The Final Destination movies have always begun with their own trailer-within-a-feature: One character imagines some disgusting orgy of jokey violence that kills off every single character in the film. Then the rest of the feature is a medieval rack that stretches this gruesome fun out to a little more than an hour by killing each human with strong-sucking pool drains, plummeting rocks and eager nail guns, plus an improbable number of fuel leaks and a whole lot of things that go boom: cars, planes, trains, and barbecue grills, to name a few. So if Final Destination 5 gives you the feeling that you’ve “seen this all before,” as one character laments, well, that’s the point: The characters had a premonition and got offed; you saw a trailer and bought a ticket. You knew what you were getting into. Final Destination 5 may not be any better or worse than the first four films, but it does deliver more of the same merry mayhem.
If you’ve seen any of the other Final Destination films, you know that the acting and plot are generally beside the point: Characters’ finest moments usually come in the split second during which actors’ real heads are replaced by fake heads, and are filled with ooze and wired to explode, or filled with ooze and skewered by something sharp, or filled with ooze and splattered like Gallagher’s watermelons. The questions that truly matter are: Does the gleeful sadism get old? (Surprisingly, no.) Are the death scenarios inventive enough? (Just enough.) And does the 3-D make it all more fun? (Not particularly.)
Even after five films, there’s something dumb-brilliant about the way these films take everyday routines and objects and turn them into absurd deathtraps.
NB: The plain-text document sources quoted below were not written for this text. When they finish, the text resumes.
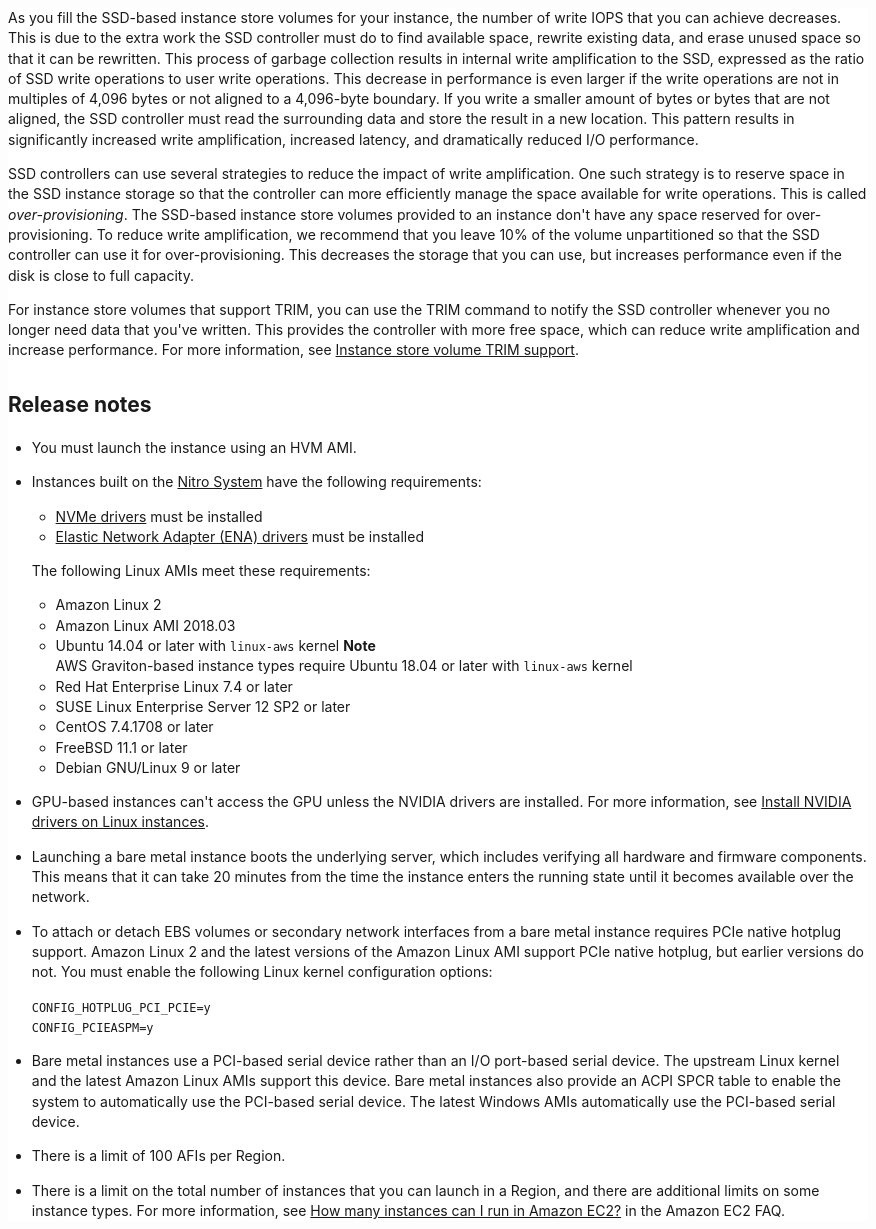 As you fill the SSD\-based instance store volumes for your instance, the number of write IOPS that you can achieve decreases\. This is due to the extra work the SSD controller must do to find available space, rewrite existing data, and erase unused space so that it can be rewritten\. This process of garbage collection results in internal write amplification to the SSD, expressed as the ratio of SSD write operations to user write operations\. This decrease in performance is even larger if the write operations are not in multiples of 4,096 bytes or not aligned to a 4,096\-byte boundary\. If you write a smaller amount of bytes or bytes that are not aligned, the SSD controller must read the surrounding data and store the result in a new location\. This pattern results in significantly increased write amplification, increased latency, and dramatically reduced I/O performance\.

SSD controllers can use several strategies to reduce the impact of write amplification\. One such strategy is to reserve space in the SSD instance storage so that the controller can more efficiently manage the space available for write operations\. This is called *over\-provisioning*\. The SSD\-based instance store volumes provided to an instance don't have any space reserved for over\-provisioning\. To reduce write amplification, we recommend that you leave 10% of the volume unpartitioned so that the SSD controller can use it for over\-provisioning\. This decreases the storage that you can use, but increases performance even if the disk is close to full capacity\.

For instance store volumes that support TRIM, you can use the TRIM command to notify the SSD controller whenever you no longer need data that you've written\. This provides the controller with more free space, which can reduce write amplification and increase performance\. For more information, see [Instance store volume TRIM support](ssd-instance-store.md#InstanceStoreTrimSupport)\.

## Release notes<a name="gpu-instance-release-notes"></a>
+ You must launch the instance using an HVM AMI\.
+ Instances built on the [Nitro System](instance-types.md#ec2-nitro-instances) have the following requirements:
  + [NVMe drivers](nvme-ebs-volumes.md) must be installed
  + [Elastic Network Adapter \(ENA\) drivers](enhanced-networking-ena.md) must be installed

  The following Linux AMIs meet these requirements:
  + Amazon Linux 2
  + Amazon Linux AMI 2018\.03
  + Ubuntu 14\.04 or later with `linux-aws` kernel
**Note**  
AWS Graviton\-based instance types require Ubuntu 18\.04 or later with `linux-aws` kernel
  + Red Hat Enterprise Linux 7\.4 or later
  + SUSE Linux Enterprise Server 12 SP2 or later
  + CentOS 7\.4\.1708 or later
  + FreeBSD 11\.1 or later
  + Debian GNU/Linux 9 or later
+ GPU\-based instances can't access the GPU unless the NVIDIA drivers are installed\. For more information, see [Install NVIDIA drivers on Linux instances](install-nvidia-driver.md)\.
+ Launching a bare metal instance boots the underlying server, which includes verifying all hardware and firmware components\. This means that it can take 20 minutes from the time the instance enters the running state until it becomes available over the network\.
+ To attach or detach EBS volumes or secondary network interfaces from a bare metal instance requires PCIe native hotplug support\. Amazon Linux 2 and the latest versions of the Amazon Linux AMI support PCIe native hotplug, but earlier versions do not\. You must enable the following Linux kernel configuration options:

  ```
  CONFIG_HOTPLUG_PCI_PCIE=y
  CONFIG_PCIEASPM=y
  ```
+ Bare metal instances use a PCI\-based serial device rather than an I/O port\-based serial device\. The upstream Linux kernel and the latest Amazon Linux AMIs support this device\. Bare metal instances also provide an ACPI SPCR table to enable the system to automatically use the PCI\-based serial device\. The latest Windows AMIs automatically use the PCI\-based serial device\.
+ There is a limit of 100 AFIs per Region\.
+ There is a limit on the total number of instances that you can launch in a Region, and there are additional limits on some instance types\. For more information, see [How many instances can I run in Amazon EC2?](https://aws.amazon.com/ec2/faqs/#How_many_instances_can_I_run_in_Amazon_EC2) in the Amazon EC2 FAQ\.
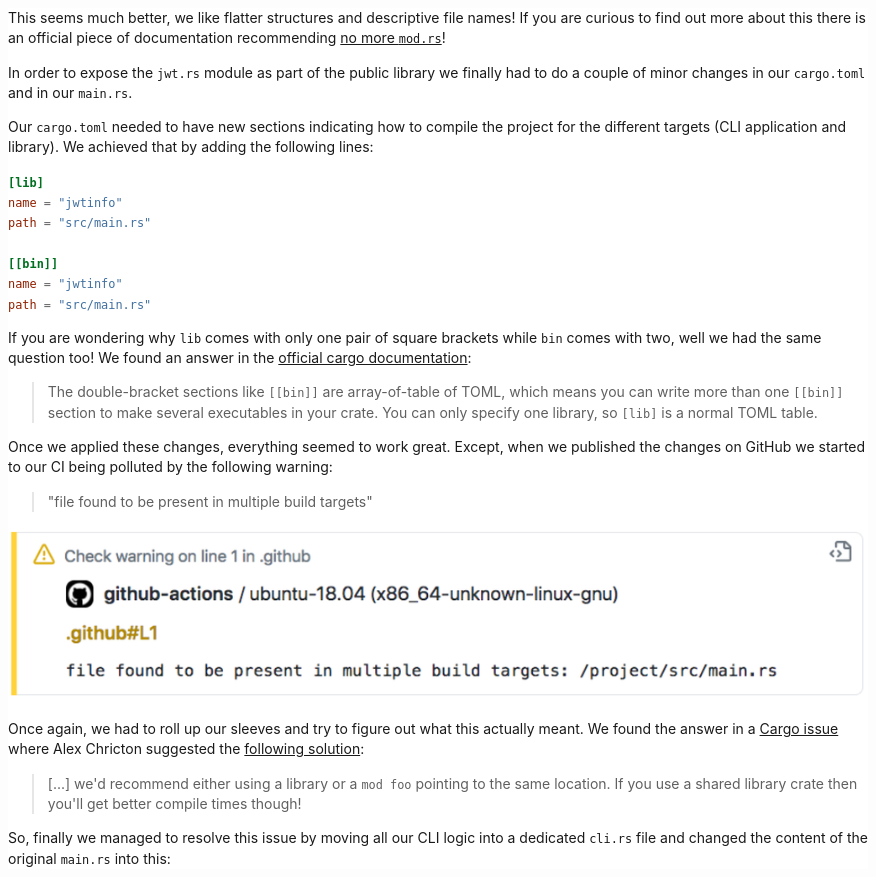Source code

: This seems much better, we like flatter structures and descriptive file names! If you are curious to find out more about this there is an official piece of documentation recommending [no more `mod.rs`](https://doc.rust-lang.org/stable/edition-guide/rust-2018/module-system/path-clarity.html#no-more-modrs)!

In order to expose the `jwt.rs` module as part of the public library we finally had to do a couple of minor changes in our `cargo.toml` and in our `main.rs`.

Our `cargo.toml` needed to have new sections indicating how to compile the project for the different targets (CLI application and library). We achieved that by adding the following lines:

```toml
[lib]
name = "jwtinfo"
path = "src/main.rs"

[[bin]]
name = "jwtinfo"
path = "src/main.rs"
```

If you are wondering why `lib` comes with only one pair of square brackets while `bin` comes with two, well we had the same question too! We found an answer in the [official cargo documentation](https://doc.rust-lang.org/cargo/reference/cargo-targets.html#configuring-a-target):

> The double-bracket sections like `[[bin]]` are array-of-table of TOML, which means you can write more than one `[[bin]]` section to make several executables in your crate. You can only specify one library, so `[lib]` is a normal TOML table.

Once we applied these changes, everything seemed to work great. Except, when we published the changes on GitHub we started to our CI being polluted by the following warning:

> "file found to be present in multiple build targets"

![File found to be present in multiple build targets - screenshot from GitHub Actions](./file-found-to-be-present-in-multiple-build-targets.png)

Once again, we had to roll up our sleeves and try to figure out what this actually meant. We found the answer in a [Cargo issue](https://github.com/rust-lang/cargo/issues/5930) where Alex Chricton suggested the [following solution](https://github.com/rust-lang/cargo/issues/5930#issuecomment-449425113):

> [...] we'd recommend either using a library or a `mod foo` pointing to the same location. If you use a shared library crate then you'll get better compile times though!

So, finally we managed to resolve this issue by moving all our CLI logic into a dedicated `cli.rs` file and changed the content of the original `main.rs` into this:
For generations raised on fear-mongering evening news reports about how absolutely everything — from Halloween candy to faulty high chairs and indoor air quality — can kill a person in an instant, the films are a satisfying, wallowing satire of our fleeting paranoias. Each new Final Destination movie has added a few more icky, anxiety-producing stressors. Past films have had fun with the blazing tanning beds and gym equipment; the new one plays nastily with our fears of laser-eye surgery and spa-afternoon acupuncture. (The Lasik debacle is particularly gross.) The head-skewering impalements play shamelessly into unnecessary 3-D, but, whoa, the death-by-sailboat-mast is hysterically nasty, and I will never order a rotisserie chicken again. If all that blood still doesn’t satisfy you, well there’s always the final credits: They’re essentially a huge fanboy supercut of past death scenes (nearly identical to this) amped up with a gobbets and bits of 3-D gore. Enjoy.